The costs were much different back when the Snodgrass family first began construction; general labor wages were .25c/hour, a Carpenter made .50c/hour, Superintendent at .75c/hour, and a Foreman at $1/day more than a Laborer. The cost of construction was billed out at $15-$20 per Sq. Ft!
The construction industry was continually shifting and Snodgrass adjusted their methods according to what was needed, what was available, and current pricing; finding new equipment to run the job more efficiently and adjusting with new materials. Jim said they found that concrete was a better method than asphalt, and the price of concrete affected a lot. They adjusted their additives and set times. This allowed the relationships with Boeing Company and McConnell Air Force Base to flourish with the ability to pour runways with fast setting concrete. Not only did they have solid contracts, but it continued lasting company relationships.
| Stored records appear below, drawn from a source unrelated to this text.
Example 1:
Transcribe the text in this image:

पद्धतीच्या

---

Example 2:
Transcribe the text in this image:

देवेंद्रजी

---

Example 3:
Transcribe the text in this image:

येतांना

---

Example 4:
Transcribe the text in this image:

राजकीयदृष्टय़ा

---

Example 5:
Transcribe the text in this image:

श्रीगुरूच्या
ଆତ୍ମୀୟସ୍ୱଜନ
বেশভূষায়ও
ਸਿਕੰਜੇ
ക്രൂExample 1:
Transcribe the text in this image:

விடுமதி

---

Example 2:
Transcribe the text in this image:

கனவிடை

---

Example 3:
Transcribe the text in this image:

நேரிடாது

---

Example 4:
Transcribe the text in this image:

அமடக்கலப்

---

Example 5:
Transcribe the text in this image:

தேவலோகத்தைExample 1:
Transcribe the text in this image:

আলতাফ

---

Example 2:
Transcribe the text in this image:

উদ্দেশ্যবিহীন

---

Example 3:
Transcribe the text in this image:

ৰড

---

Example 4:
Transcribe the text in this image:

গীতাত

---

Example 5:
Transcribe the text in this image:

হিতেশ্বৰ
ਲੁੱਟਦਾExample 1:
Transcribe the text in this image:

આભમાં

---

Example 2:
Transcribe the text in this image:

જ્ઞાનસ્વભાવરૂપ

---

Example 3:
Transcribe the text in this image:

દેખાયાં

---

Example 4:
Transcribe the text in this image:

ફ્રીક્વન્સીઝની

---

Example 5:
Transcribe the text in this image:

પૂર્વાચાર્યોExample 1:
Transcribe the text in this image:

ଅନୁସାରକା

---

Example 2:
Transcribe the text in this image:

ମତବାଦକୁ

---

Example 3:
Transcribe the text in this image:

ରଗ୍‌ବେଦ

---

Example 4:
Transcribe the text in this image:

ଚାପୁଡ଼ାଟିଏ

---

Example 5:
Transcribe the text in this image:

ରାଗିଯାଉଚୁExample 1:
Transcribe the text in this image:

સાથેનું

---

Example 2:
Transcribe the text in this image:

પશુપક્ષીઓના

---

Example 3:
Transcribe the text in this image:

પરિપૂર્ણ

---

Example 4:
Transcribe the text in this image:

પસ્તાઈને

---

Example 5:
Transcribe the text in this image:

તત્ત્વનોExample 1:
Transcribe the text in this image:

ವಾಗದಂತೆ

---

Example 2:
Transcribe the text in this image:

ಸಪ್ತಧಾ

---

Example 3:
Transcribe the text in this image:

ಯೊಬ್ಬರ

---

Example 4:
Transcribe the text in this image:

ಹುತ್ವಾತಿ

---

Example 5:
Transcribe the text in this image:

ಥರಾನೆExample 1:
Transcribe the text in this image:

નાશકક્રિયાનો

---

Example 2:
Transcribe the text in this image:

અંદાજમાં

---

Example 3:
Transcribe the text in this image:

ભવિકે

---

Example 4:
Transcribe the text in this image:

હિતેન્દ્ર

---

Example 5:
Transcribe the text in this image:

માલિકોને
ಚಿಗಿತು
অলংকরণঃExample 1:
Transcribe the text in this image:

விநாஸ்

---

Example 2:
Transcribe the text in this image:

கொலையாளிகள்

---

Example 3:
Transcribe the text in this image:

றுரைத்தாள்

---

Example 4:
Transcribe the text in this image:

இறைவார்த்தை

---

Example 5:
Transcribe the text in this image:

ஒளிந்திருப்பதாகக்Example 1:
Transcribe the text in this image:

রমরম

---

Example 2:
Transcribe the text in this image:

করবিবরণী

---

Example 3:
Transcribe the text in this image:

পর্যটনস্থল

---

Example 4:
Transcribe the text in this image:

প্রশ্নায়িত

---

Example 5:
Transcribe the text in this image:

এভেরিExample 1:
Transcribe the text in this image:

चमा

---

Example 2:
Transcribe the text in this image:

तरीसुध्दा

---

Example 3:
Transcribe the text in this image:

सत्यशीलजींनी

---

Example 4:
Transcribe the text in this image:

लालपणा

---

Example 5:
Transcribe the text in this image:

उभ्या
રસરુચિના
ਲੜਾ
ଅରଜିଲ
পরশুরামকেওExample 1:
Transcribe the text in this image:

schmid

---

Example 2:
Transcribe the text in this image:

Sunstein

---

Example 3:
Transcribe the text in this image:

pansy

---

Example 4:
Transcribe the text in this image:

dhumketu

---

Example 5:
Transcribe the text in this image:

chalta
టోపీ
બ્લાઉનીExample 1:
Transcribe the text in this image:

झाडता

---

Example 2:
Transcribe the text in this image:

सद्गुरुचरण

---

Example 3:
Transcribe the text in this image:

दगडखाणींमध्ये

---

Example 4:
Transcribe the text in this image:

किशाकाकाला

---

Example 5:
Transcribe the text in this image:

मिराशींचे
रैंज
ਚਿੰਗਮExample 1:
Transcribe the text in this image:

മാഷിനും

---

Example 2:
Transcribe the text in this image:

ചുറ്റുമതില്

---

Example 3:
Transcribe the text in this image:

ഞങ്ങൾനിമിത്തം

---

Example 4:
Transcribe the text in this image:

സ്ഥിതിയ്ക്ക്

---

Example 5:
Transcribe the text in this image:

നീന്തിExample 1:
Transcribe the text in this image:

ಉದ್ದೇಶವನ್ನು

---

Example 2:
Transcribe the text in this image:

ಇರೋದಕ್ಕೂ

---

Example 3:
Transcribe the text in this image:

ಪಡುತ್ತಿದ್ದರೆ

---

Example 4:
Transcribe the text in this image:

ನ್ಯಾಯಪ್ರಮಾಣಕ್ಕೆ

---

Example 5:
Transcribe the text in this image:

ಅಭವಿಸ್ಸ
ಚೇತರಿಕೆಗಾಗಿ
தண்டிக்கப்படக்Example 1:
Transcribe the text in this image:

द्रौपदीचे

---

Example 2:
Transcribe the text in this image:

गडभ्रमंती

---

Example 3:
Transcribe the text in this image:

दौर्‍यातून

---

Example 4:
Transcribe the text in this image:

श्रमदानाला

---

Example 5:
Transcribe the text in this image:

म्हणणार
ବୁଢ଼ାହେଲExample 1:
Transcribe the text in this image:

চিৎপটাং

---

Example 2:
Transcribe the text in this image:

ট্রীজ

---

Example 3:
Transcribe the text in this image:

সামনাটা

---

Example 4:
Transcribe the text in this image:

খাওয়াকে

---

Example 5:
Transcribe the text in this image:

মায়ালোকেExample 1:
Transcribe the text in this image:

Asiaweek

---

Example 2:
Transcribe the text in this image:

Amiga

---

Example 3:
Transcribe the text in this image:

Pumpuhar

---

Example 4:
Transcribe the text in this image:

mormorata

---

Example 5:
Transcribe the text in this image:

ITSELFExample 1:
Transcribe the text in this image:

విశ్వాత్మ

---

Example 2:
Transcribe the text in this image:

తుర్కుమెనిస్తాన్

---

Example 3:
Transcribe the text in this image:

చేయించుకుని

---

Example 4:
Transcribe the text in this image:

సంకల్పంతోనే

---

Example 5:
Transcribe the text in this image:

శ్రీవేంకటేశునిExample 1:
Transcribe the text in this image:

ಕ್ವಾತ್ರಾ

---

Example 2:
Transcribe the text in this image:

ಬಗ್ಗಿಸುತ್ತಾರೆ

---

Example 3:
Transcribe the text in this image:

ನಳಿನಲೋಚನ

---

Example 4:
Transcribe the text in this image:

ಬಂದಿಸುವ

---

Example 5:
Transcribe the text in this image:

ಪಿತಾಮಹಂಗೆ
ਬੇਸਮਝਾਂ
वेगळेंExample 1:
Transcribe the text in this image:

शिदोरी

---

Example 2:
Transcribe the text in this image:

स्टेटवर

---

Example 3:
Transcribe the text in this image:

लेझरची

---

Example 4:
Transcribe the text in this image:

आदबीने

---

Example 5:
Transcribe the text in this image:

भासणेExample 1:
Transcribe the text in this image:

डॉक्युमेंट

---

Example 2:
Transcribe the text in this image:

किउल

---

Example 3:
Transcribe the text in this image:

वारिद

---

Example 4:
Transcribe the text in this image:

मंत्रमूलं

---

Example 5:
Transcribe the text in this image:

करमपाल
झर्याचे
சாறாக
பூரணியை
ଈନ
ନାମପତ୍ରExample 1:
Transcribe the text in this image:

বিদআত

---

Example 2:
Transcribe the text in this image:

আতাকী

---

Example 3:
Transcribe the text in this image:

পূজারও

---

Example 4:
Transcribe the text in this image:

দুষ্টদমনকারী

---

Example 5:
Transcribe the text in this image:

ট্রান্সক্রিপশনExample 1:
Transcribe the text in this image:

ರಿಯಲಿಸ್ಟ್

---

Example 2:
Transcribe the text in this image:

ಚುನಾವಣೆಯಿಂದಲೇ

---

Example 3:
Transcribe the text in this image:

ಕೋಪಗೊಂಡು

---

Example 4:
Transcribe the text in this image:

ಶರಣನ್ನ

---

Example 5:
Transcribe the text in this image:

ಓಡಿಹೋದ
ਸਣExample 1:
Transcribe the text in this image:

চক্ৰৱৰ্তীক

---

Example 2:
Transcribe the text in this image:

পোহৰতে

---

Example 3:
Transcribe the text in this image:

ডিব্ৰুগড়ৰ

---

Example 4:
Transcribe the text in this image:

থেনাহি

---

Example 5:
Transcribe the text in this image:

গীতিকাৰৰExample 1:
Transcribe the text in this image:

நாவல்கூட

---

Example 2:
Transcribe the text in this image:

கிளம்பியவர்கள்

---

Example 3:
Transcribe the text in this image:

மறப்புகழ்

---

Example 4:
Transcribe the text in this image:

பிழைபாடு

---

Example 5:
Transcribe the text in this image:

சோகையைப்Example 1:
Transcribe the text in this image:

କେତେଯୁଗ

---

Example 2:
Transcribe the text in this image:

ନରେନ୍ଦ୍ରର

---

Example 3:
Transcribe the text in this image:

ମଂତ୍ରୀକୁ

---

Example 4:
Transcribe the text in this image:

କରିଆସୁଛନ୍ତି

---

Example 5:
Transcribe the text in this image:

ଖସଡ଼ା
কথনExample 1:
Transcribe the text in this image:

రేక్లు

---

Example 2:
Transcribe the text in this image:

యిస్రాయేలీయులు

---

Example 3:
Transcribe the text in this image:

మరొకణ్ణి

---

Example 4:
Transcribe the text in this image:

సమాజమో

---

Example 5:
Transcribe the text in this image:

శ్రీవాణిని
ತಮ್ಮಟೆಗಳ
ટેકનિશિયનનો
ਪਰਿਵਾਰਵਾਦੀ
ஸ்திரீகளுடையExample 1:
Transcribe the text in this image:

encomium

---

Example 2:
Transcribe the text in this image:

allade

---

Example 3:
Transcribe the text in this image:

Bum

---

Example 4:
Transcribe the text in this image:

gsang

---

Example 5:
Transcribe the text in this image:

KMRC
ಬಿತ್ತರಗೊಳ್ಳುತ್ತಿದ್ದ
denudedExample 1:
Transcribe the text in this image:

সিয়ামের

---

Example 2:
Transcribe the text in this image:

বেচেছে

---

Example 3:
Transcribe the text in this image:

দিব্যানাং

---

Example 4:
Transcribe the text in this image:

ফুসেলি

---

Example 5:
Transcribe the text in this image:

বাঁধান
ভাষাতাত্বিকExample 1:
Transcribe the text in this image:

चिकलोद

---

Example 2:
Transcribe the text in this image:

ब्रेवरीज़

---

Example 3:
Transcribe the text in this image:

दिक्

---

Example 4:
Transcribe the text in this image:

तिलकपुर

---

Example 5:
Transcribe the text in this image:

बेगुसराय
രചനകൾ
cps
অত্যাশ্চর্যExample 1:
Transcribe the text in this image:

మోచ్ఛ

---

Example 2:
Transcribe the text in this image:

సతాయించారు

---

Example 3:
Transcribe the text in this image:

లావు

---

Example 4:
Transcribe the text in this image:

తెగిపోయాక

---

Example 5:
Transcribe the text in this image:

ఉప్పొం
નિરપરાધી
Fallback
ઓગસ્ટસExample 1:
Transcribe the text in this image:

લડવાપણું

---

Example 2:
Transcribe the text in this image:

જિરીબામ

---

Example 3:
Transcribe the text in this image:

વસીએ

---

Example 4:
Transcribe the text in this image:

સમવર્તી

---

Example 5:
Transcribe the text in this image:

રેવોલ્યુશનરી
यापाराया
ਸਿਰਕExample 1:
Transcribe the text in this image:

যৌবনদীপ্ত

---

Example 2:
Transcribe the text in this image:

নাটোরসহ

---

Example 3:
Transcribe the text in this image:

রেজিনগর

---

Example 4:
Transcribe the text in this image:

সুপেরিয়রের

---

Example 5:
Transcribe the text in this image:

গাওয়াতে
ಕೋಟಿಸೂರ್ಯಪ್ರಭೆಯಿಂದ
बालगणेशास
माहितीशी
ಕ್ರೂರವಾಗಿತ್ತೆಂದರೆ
Facing Challenges and Moving Forward
Snodgrass made adjustments to staffing according to seasonal changes over time. There were anywhere from 10-20 staffed for paving work at McConnell AFB and Boeing to 90-100 employees at peak times. During the winter, Snodgrass generally had 60-70 employees working. Jim said the largest challenge they faced was the struggle to keep Superintendents. When they had notoriety of a large job well done, the competition would recruit them. Overall though, they kept going, in support from government contracts, which helped pay a decent wage. They didn’t have much trouble keeping the business going.